How fights over personhood play out in contexts beyond abortion will depend on judicial interpretation.

Judges aren’t likely to accept an overly broad definition of personhood and apply it to the statutory code in ways that seem obviously unconnected to the purpose of the law, said Evan Bernick, an associate professor at Northern Illinois University College of Law and expert on the Fourteenth Amendment.

But what happens if a pregnant person is involved in a car accident and then miscarries as a result? A driver found to be at fault could potentially face potential liability for the loss of a seven or eight-week-old embryo.

“Clearly there would be resistance to someone compensating or insurance companies compensating an individual because she was seven weeks pregnant,” Goodwin said.

Heightened Scrutiny

There are also likely to be more criminal prosecutions related to utero harms that could serve as basis for child abuse, manslaughter, even murder convictions, Bernick said.

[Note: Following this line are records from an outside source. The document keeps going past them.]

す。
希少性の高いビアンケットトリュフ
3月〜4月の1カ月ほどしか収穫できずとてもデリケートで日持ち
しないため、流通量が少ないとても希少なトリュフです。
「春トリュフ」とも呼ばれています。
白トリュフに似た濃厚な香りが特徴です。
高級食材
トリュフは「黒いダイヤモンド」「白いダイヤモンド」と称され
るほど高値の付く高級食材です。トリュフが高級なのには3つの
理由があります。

State prosecutors have broad discretion over the cases they pursue and people of color have historically been disproportionately targeted with criminal charges, accusing them of engaging in behaviors that caused a miscarriage or stillbirth.

The South Carolina Supreme Court in 2008 overturned the conviction of Regina McKnight, a Black woman who was convicted of homicide by child abuse after having given birth to a stillborn baby girl in 1999. She admitted to using cocaine while pregnant. The court ruled her lawyers had failed to present evidence to show factors other than her drug use could have caused the stillbirth.

“This means at any point in which you knew or should have known that there was a possible risk of pregnancy at that point any kind behavior that is known to place at risk someone’s own health becomes an issue that makes someone vulnerable to law enforcement and potential prosecution,” Goodwin said.

“What does this mean in terms of smoking cigarettes, in terms of having a drink, in terms of engaging in typical work activities?”

Ten to 20 percent of known pregnancies result in a miscarriage and about 50% of miscarriages happen because the fetus has an extra or missing chromosome, according to the Mayo Clinic. One in 160 births are stillbirths each year and the causes for most are unknown, according to the Centers for Disease Control and Prevention.

Georgia’s abortion law says it explicitly excludes miscarriages, stillbirths, and ectopic pregnancies, which can be deadly. An ectopic pregnancy occurs when an embryo implants and develops outside of the uterus.